* _Work instruction_
Can you copy out the lines below word for word, leaving out the pictures?

* _Dataset content_
****************
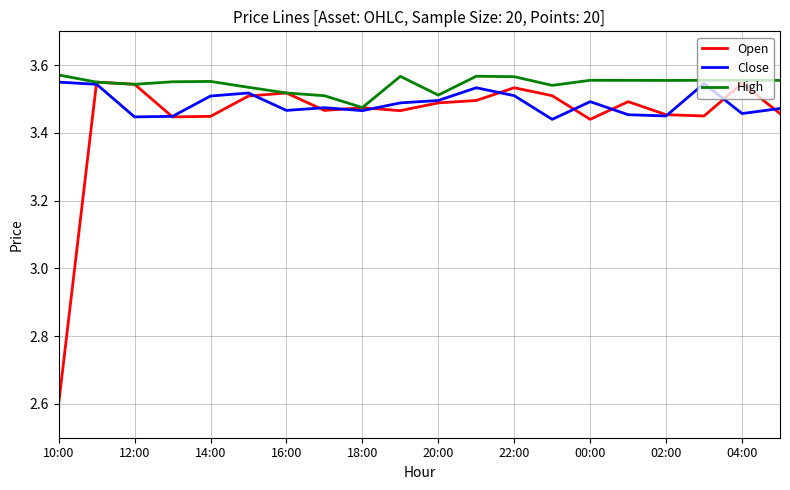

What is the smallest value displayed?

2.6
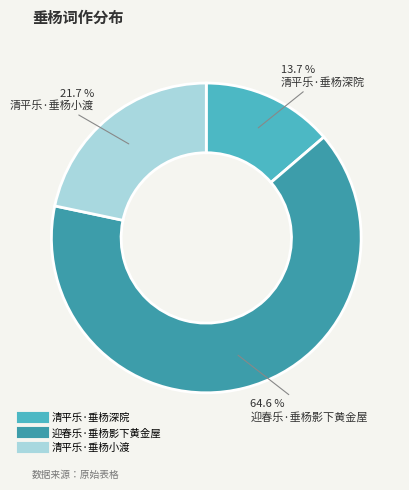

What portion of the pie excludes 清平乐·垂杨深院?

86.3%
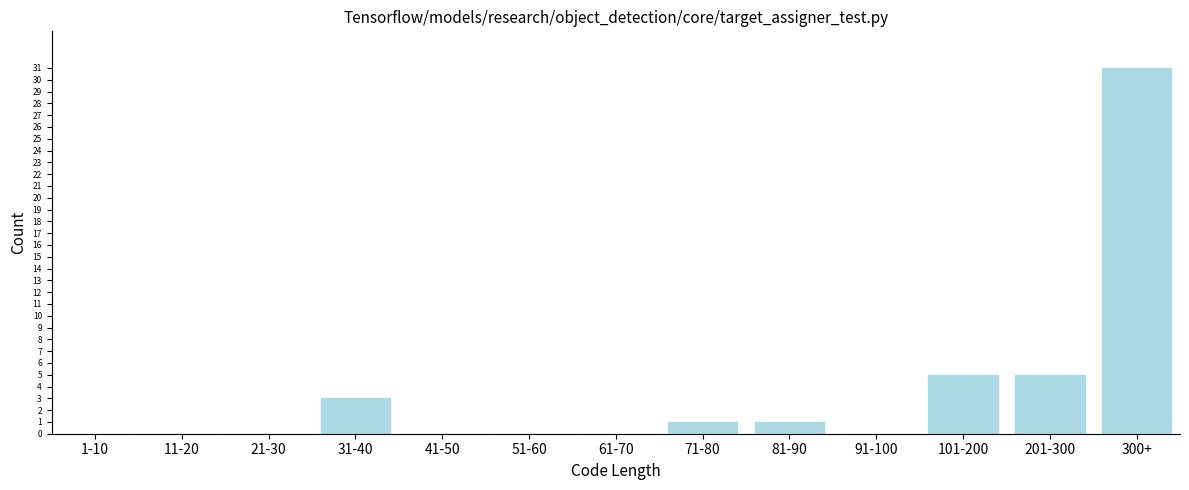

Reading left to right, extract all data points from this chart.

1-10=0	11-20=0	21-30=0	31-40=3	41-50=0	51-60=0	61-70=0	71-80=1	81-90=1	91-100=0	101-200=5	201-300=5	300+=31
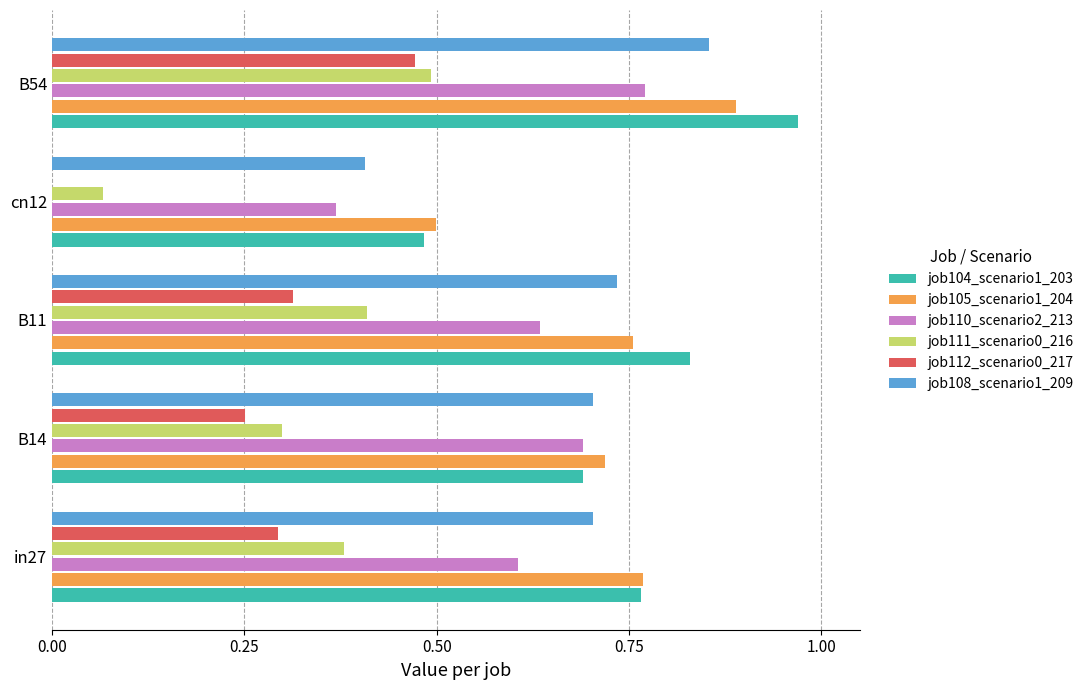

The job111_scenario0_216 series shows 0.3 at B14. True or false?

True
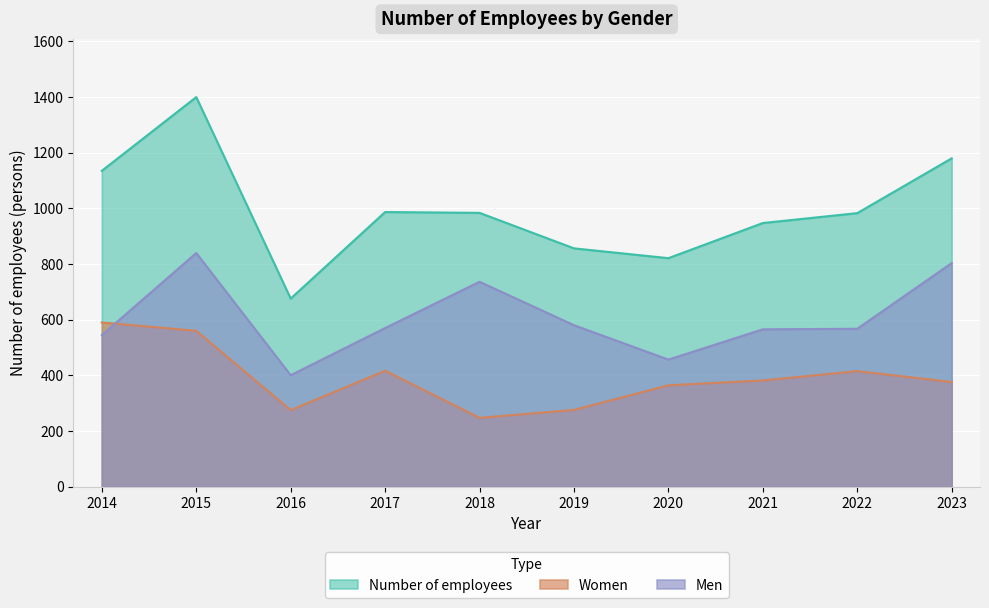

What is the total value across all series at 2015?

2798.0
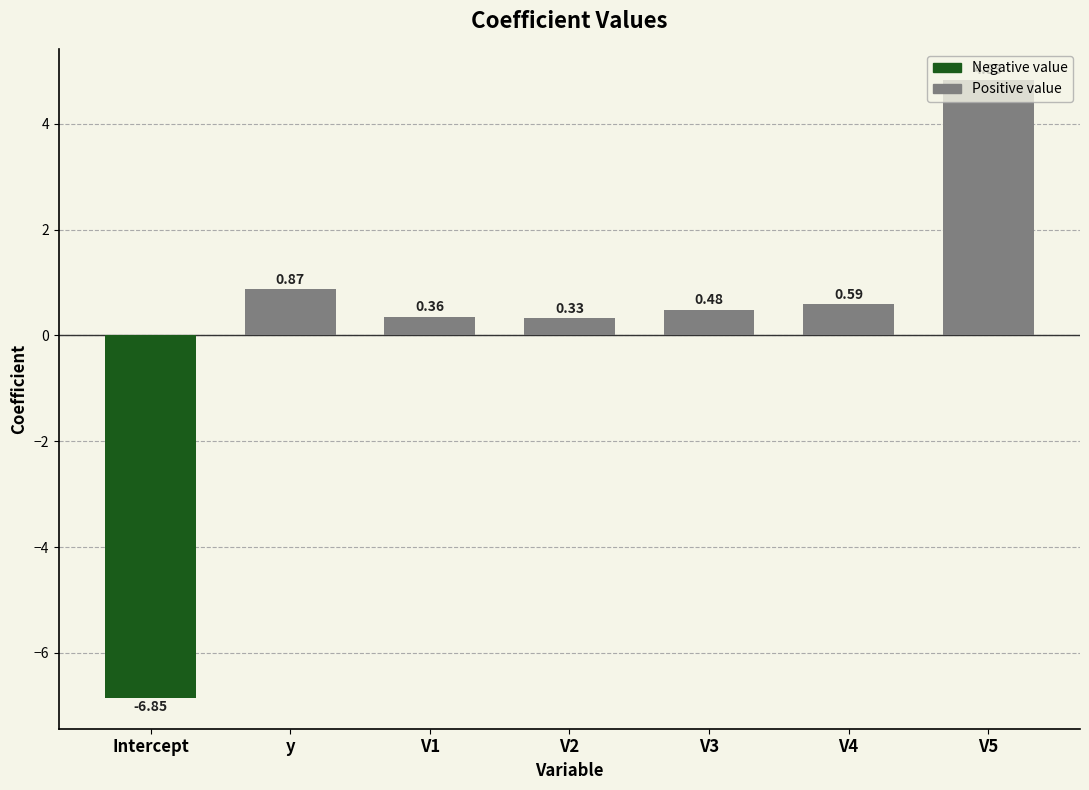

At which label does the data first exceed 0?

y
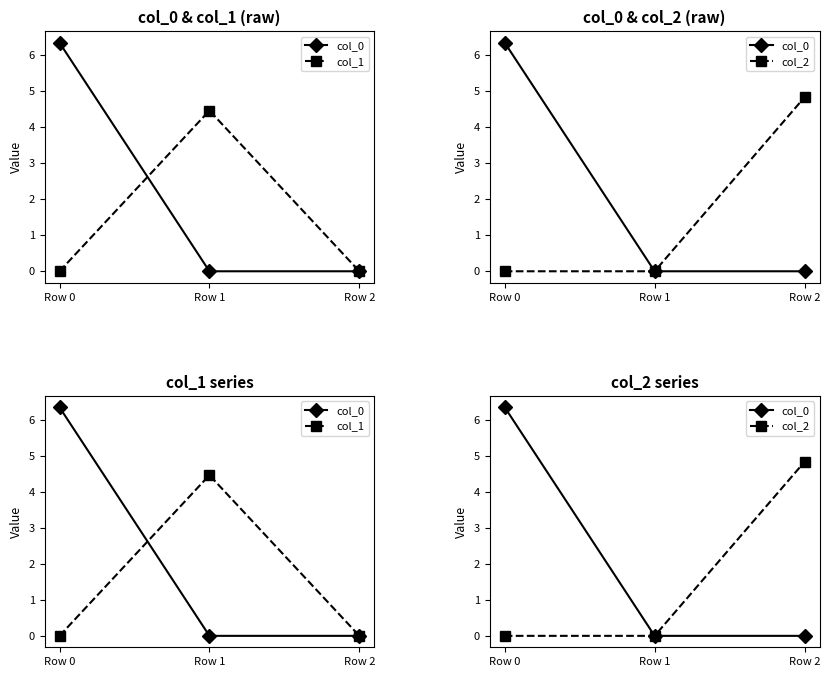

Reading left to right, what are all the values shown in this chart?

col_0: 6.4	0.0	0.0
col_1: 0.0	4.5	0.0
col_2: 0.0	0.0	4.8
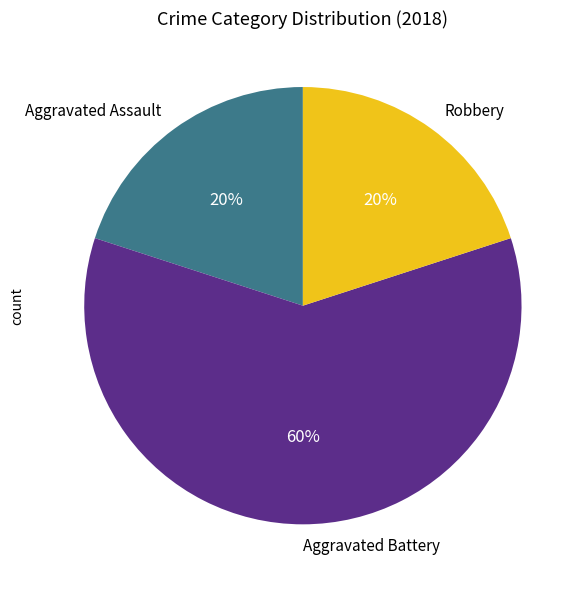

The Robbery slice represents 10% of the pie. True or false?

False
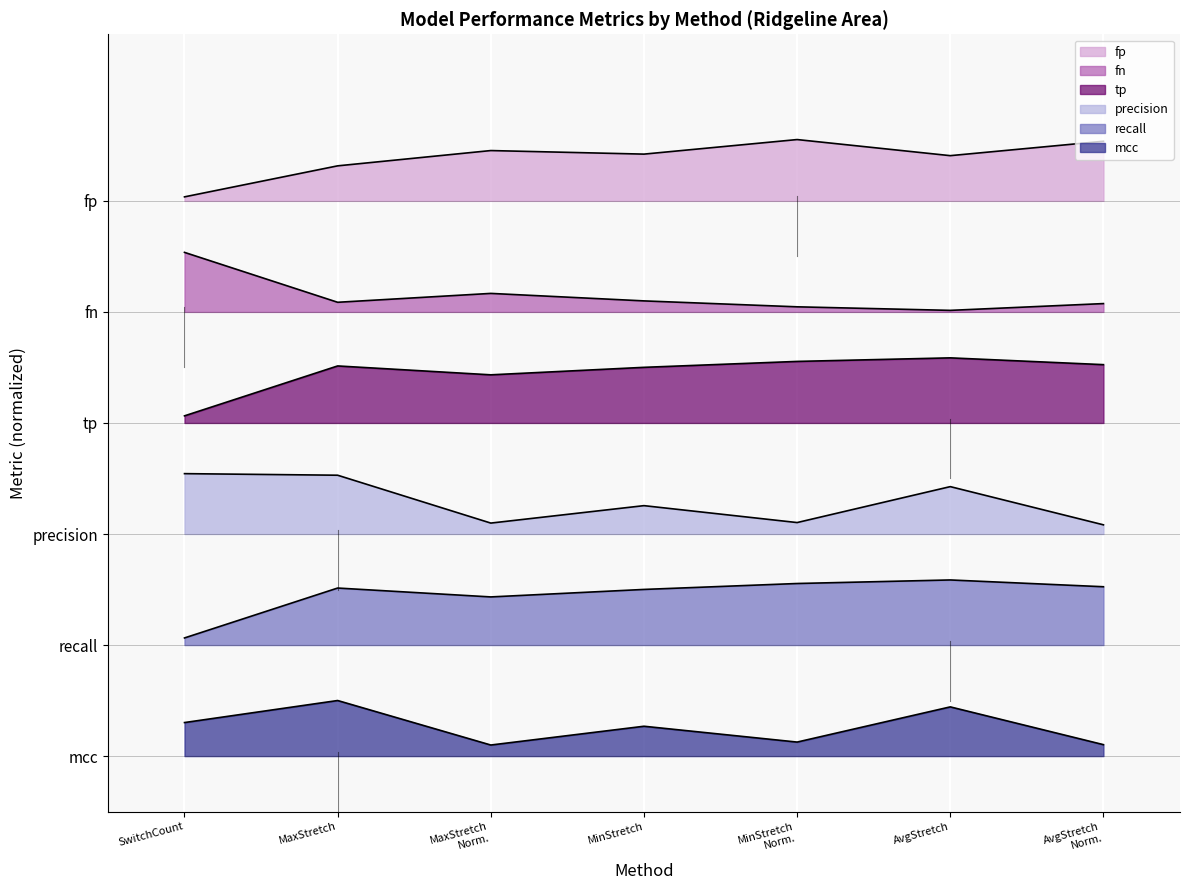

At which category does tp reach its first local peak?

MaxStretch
****************
* _Answer for the task_
What is the smallest value displayed?

2.6

What portion of the pie excludes 清平乐·垂杨深院?

86.3%

Reading left to right, extract all data points from this chart.

1-10=0	11-20=0	21-30=0	31-40=3	41-50=0	51-60=0	61-70=0	71-80=1	81-90=1	91-100=0	101-200=5	201-300=5	300+=31

The job111_scenario0_216 series shows 0.3 at B14. True or false?

True

What is the total value across all series at 2015?

2798.0

At which label does the data first exceed 0?

y

Reading left to right, what are all the values shown in this chart?

col_0: 6.4	0.0	0.0
col_1: 0.0	4.5	0.0
col_2: 0.0	0.0	4.8

The Robbery slice represents 10% of the pie. True or false?

False

At which category does tp reach its first local peak?

MaxStretch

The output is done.